Signals and Alibis formed as a four-piece seven years ago. In the intervening years, the band sort of dissolved but only to reform as a duo composed of vocalist/keyboardist Rebecca Jozwiak and guitarist Brian Carter. Due to the circumstances of adulthood, the duo has mostly remained a local band that has made occasional forays outside of Texas to places like Oklahoma, Arkansas, and St. Louis, Mo., as well as some trips down to Austin. While the co-songwriters’ aspirations of “making it” might stay closer to home than other bands, Carter and Jozwiak still enjoy writing and performing. Last July, they released Looks Like Rain, a five-song EP of moody, down-tempo, shoegaze-influenced synth pop, a hazy, electronic dreamscape of the sorts conjured up by PJ Harvey or Massive Attack.

This past week, they re-released Looks Like Rain in dramatically altered form. Put out by Dreamy Life Records, Looks Like Rain has been reborn and expanded into a seven-track record called The Supernova Remixes

“Originally, the idea was one remix of each song, but a couple of people did the same song,” Carter said. 


Looks Like Rains tracks were reinterpreted by a who’s who of Dallas’ and Fort Worth’s synthwave/electronic scenes: Pleasure Crisis’ Caleb Ditzenberger adds industrial paranoia to “Black Mold,” Dean Garcia’s take on “Monstrous Whore” is menacing sturm und drang, Little Science’s version of “I’ll Stay” would be at home in a go-go bar straight out of Blade Runner; while “Whistleblower,” re-imagined by DJ Culturegang, adds pulsing urgency. “Black Mold” gets a second remix courtesy of Joshua Beene, who makes the track woozy, vaporous, and bass-heavy.
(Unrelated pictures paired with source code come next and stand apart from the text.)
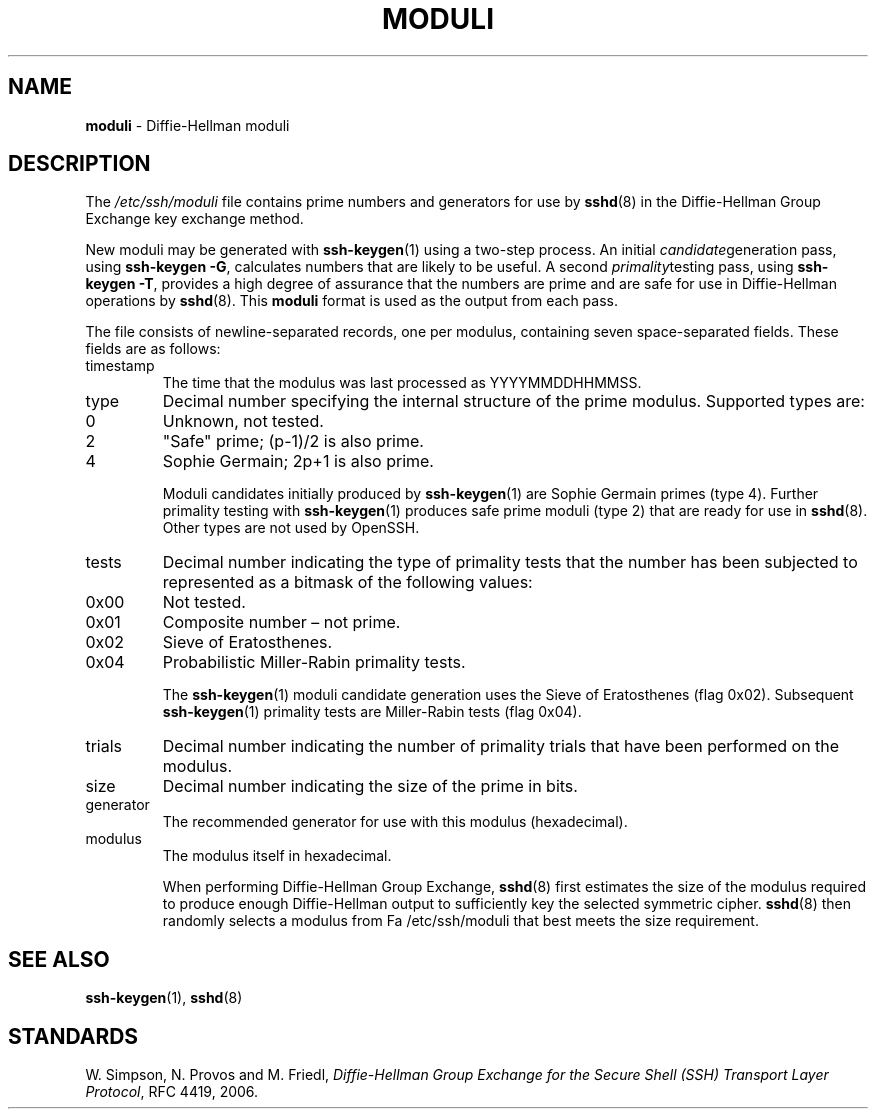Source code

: .TH MODULI 5 "September 26 2012 " ""
.SH NAME
\fBmoduli\fP
\- Diffie-Hellman moduli
.SH DESCRIPTION
The
\fI/etc/ssh/moduli\fP
file contains prime numbers and generators for use by
\fBsshd\fP(8)
in the Diffie-Hellman Group Exchange key exchange method.

New moduli may be generated with
\fBssh-keygen\fP(1)
using a two-step process.
An initial
.IR candidate generation
pass, using
\fBssh-keygen -G\fP,
calculates numbers that are likely to be useful.
A second
.IR primality testing
pass, using
\fBssh-keygen -T\fP,
provides a high degree of assurance that the numbers are prime and are
safe for use in Diffie-Hellman operations by
\fBsshd\fP(8).
This
\fBmoduli\fP
format is used as the output from each pass.

The file consists of newline-separated records, one per modulus,
containing seven space-separated fields.
These fields are as follows:
.TP
timestamp
The time that the modulus was last processed as YYYYMMDDHHMMSS.
.TP
type
Decimal number specifying the internal structure of the prime modulus.
Supported types are:

.TP
0
Unknown, not tested.
.TP
2
"Safe" prime; (p-1)/2 is also prime.
.TP
4
Sophie Germain; 2p+1 is also prime.

Moduli candidates initially produced by
\fBssh-keygen\fP(1)
are Sophie Germain primes (type 4).
Further primality testing with
\fBssh-keygen\fP(1)
produces safe prime moduli (type 2) that are ready for use in
\fBsshd\fP(8).
Other types are not used by OpenSSH.
.TP
tests
Decimal number indicating the type of primality tests that the number
has been subjected to represented as a bitmask of the following values:

.TP
0x00
Not tested.
.TP
0x01
Composite number \(en not prime.
.TP
0x02
Sieve of Eratosthenes.
.TP
0x04
Probabilistic Miller-Rabin primality tests.

The
\fBssh-keygen\fP(1)
moduli candidate generation uses the Sieve of Eratosthenes (flag 0x02).
Subsequent
\fBssh-keygen\fP(1)
primality tests are Miller-Rabin tests (flag 0x04).
.TP
trials
Decimal number indicating the number of primality trials
that have been performed on the modulus.
.TP
size
Decimal number indicating the size of the prime in bits.
.TP
generator
The recommended generator for use with this modulus (hexadecimal).
.TP
modulus
The modulus itself in hexadecimal.

When performing Diffie-Hellman Group Exchange,
\fBsshd\fP(8)
first estimates the size of the modulus required to produce enough
Diffie-Hellman output to sufficiently key the selected symmetric cipher.
\fBsshd\fP(8)
then randomly selects a modulus from
Fa /etc/ssh/moduli
that best meets the size requirement.
.SH SEE ALSO
\fBssh-keygen\fP(1),
\fBsshd\fP(8)
.SH STANDARDS

W. Simpson, N. Provos and M. Friedl, \fIDiffie-Hellman Group Exchange for the Secure Shell (SSH) Transport Layer Protocol\fP, RFC 4419, 2006.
Wire Nest’s treatment of “The New (Again)” is deliciously, ominously spare, and St. Louis’ CaveofSwordS chops up “Mesh Unto Sorrow” into a glitchy, ambient fever dream, the kind of nightmare an android might have if it powered down while contemplating what it means to sleep.

For Carter and Jozwiak, getting Dean Garcia, one-half of legendary London-based electronica duo Curve, to remix a song was a dream come true, and came as a result of Carter’s persistent attempts to get in touch with him. 

“We reached out to the band, and it took a couple times, but we were blown away when he agreed to it,” Carter said.

To put it in perspective, it’s sort of an amateur tennis player messaging John McEnroe for some pointers and seeing the legend turn up to play a round of doubles. 

“It’s called ‘The Tear Mix,’ ” Jozwiak said. “He discarded most of the song except the vocals. It’s really cool.”

Jozwiak said that most of the remixes were almost complete reinventions of the existing songs. 

“I almost like listening to this remix CD more than the originals,” she said. “It’s such a departure. Everyone did such a great job inserting themselves.”

The duo plans on doing the original album versions of the songs at live shows – Signals and Alibis’ next one is Fri, Sep 8 at Division Brewery in Arlington. But during their Fri, Sep 29, show at Lola’s Saloon with Programme and Pleasure Crisis, Brand will join the duo to recreate his version of “Whistleblower.”

Signals and Alibis are in the process of writing new music, though they aren’t quite sure what direction they’ll take. 

“We would love to do a whole 10-song CD of shoegaze, and another one that’s industrial, and another that’s more folk,” Jozwiak said. “But we’re gonna figure out what fits best from all of those influences.”